La voiture est doucement mais sûrement poussée hors de nos villes. Les décisions « anti-voiture » des villes se multiplient, empreintes d’un certain dogmatisme clivant qui oppose les « bons » et les « mauvais » modes de déplacement alors même que la pollution de l’air diminue. Or il n’y a pas lieu  d’attribuer de valeur intrinsèque aux différents modes de transports et d’opposer leurs usagers qui pour l’essentiel ne sont pas les mêmes.

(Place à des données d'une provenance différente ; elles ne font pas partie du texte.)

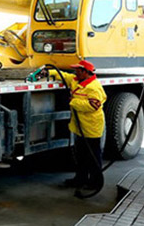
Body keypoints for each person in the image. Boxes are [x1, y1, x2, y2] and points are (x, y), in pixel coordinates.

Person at [43, 60, 107, 199]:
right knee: (81, 155)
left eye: (78, 70)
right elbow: (64, 75)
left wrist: (73, 101)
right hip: (80, 127)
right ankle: (80, 179)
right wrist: (49, 72)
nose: (75, 72)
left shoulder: (93, 87)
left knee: (93, 156)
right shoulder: (76, 80)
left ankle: (95, 182)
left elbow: (93, 106)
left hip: (91, 127)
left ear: (86, 72)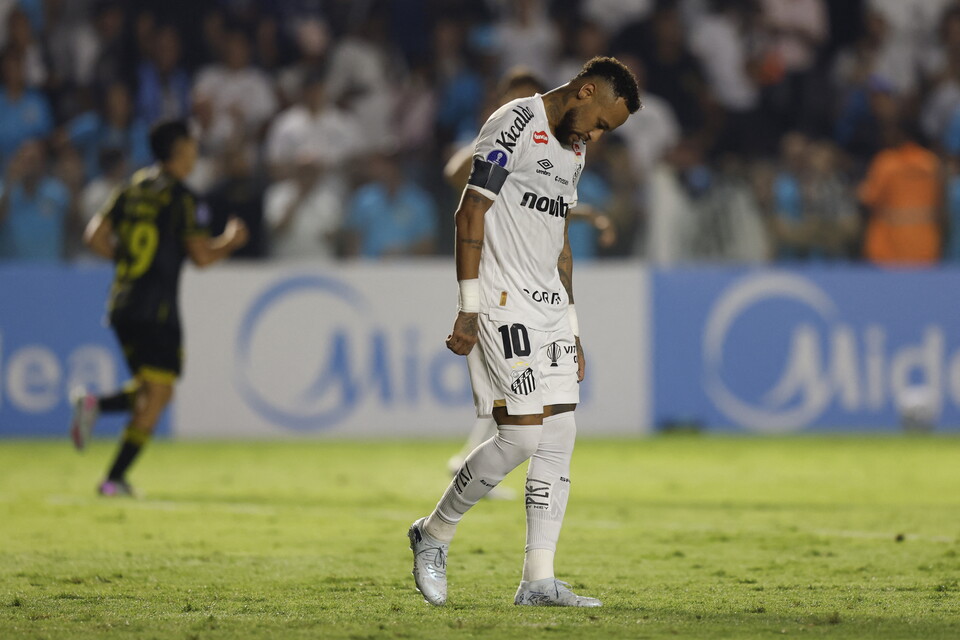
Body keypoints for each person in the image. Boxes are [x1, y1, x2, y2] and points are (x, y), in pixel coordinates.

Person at [407, 56, 641, 608]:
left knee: (560, 435)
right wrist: (468, 307)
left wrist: (574, 323)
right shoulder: (514, 123)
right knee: (522, 436)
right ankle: (433, 535)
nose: (600, 136)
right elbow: (470, 212)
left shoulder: (575, 151)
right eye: (603, 122)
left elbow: (559, 239)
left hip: (551, 307)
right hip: (502, 301)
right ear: (585, 91)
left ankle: (537, 580)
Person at [69, 120, 249, 496]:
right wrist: (230, 241)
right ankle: (113, 479)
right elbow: (201, 257)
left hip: (122, 303)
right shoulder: (184, 198)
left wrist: (128, 261)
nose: (196, 151)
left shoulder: (131, 187)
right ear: (179, 149)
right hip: (157, 310)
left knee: (157, 391)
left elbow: (94, 236)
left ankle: (94, 406)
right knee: (158, 395)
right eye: (192, 145)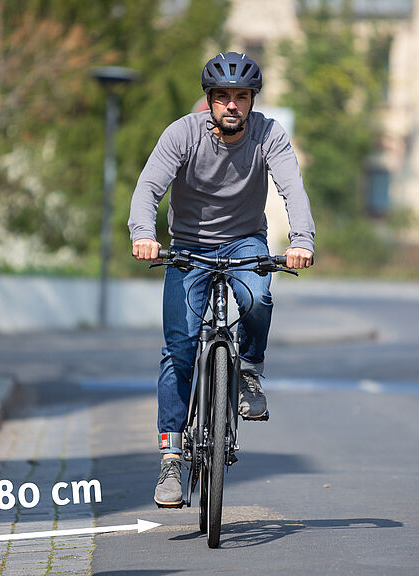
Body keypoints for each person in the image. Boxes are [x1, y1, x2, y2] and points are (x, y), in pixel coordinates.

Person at [128, 51, 315, 507]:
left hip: (244, 240)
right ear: (209, 100)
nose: (232, 105)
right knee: (179, 350)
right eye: (224, 97)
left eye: (242, 97)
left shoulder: (269, 134)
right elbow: (149, 186)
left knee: (256, 298)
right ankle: (171, 460)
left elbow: (292, 186)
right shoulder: (182, 134)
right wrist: (143, 235)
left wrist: (302, 240)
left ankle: (249, 370)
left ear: (252, 102)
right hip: (188, 246)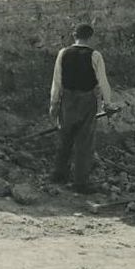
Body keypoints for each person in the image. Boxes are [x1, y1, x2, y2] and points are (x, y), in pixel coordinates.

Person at [48, 24, 116, 194]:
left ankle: (59, 174)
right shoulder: (95, 55)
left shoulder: (63, 53)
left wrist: (54, 104)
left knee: (65, 137)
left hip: (68, 100)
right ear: (91, 37)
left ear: (74, 35)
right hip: (87, 100)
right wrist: (107, 103)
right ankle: (80, 182)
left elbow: (57, 81)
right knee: (84, 142)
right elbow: (103, 81)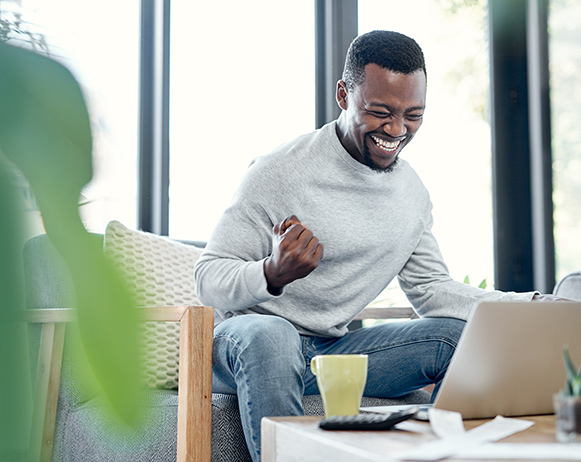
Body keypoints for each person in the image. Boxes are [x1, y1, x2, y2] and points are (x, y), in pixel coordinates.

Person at [194, 30, 542, 462]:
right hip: (248, 346)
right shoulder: (279, 171)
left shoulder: (411, 194)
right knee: (273, 334)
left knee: (454, 338)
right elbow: (207, 277)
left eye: (413, 115)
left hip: (330, 354)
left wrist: (530, 304)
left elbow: (431, 289)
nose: (397, 130)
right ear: (343, 94)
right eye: (380, 112)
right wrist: (272, 272)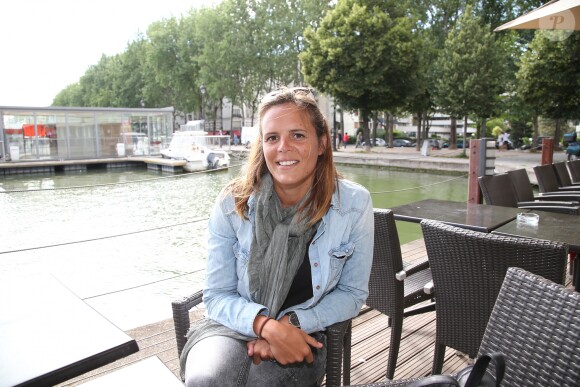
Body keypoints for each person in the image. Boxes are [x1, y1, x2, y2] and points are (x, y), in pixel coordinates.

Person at [181, 87, 374, 387]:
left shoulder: (353, 205)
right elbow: (217, 296)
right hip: (230, 326)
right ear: (263, 145)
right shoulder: (232, 203)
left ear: (322, 143)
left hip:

En France, 7 salariés sur 10 vont travailler en voiture. Plus de 3 salariés sur 4 quittent leur commune de résidence pour aller travailler et en revenir. Moins il y a de transports publics, plus le taux de motorisation est élevé (67 % en région Ile de France, 94 % en zone rurale).

L’utilisation de la voiture est vitale mais doit se renouveler

Le véhicule particulier assure l’essentiel des besoins de mobilité de l’essentiel des ménages français. La périurbanisation et l’éclatement géographique et temporel des déplacements nécessitent d’avoir une offre multimodale de déplacements sans prédominance d’un mode et sans stigmatisation. Dépassionnons le débat pour avancer de manière constructive et sans brutalité.S’il est difficile de se passer de sa voiture, une marge de progression est indéniable dans la manière de l’utiliser.

Mais une approche punitive et donc souvent antisociale va à l‘encontre du but recherché, à savoir l’adhésion des citoyens à une démarche globale pour une mobilité durable et économe en énergie. Les usagers sont prêts à repenser leur mobilité mais ils doivent être accompagnés

Le covoiturage et l’éco-conduite : deux moyens de repenser le déplacement automobile

L’automobiliste est prêt à soutenir des mesures pragmatiques, pour circuler de manière plus responsable et à opter par exemple pour le covoiturage qui limite l’autosolisme en réduisant les dépenses automobiles, le trafic et les émissions polluantes. Ce complément des transports en commun est aussi le garant d’une mobilité pour tous (personnes sans véhicule, âgées etc…). Il faut faciliter le développement de cet usage par des outils adaptés et une offre qui correspond aux besoins divers des citoyens (courtes distances, trajets pendulaire).

Rouler plus responsable c’est aussi une question de formation. Les programmes d’éco-conduite, sujet souvent absent du débat public, doivent être soutenus et généralisés car ils permettent d’impacter l’efficacité environnementale et énergétique (-15% de consommation en moyenne) sans contrainte punitive.

Repensons les déplacements selon le concept des « smart cities » où les modes doivent cohabiter et pour cela les villes et leur organisation ont un rôle crucial à jouer.

Le vrai défi est de créer des solutions d’une mobilité plurielle qui offrent un choix aux usagers, de la flexibilité et une inter-connectivité entre les différents modes de transport.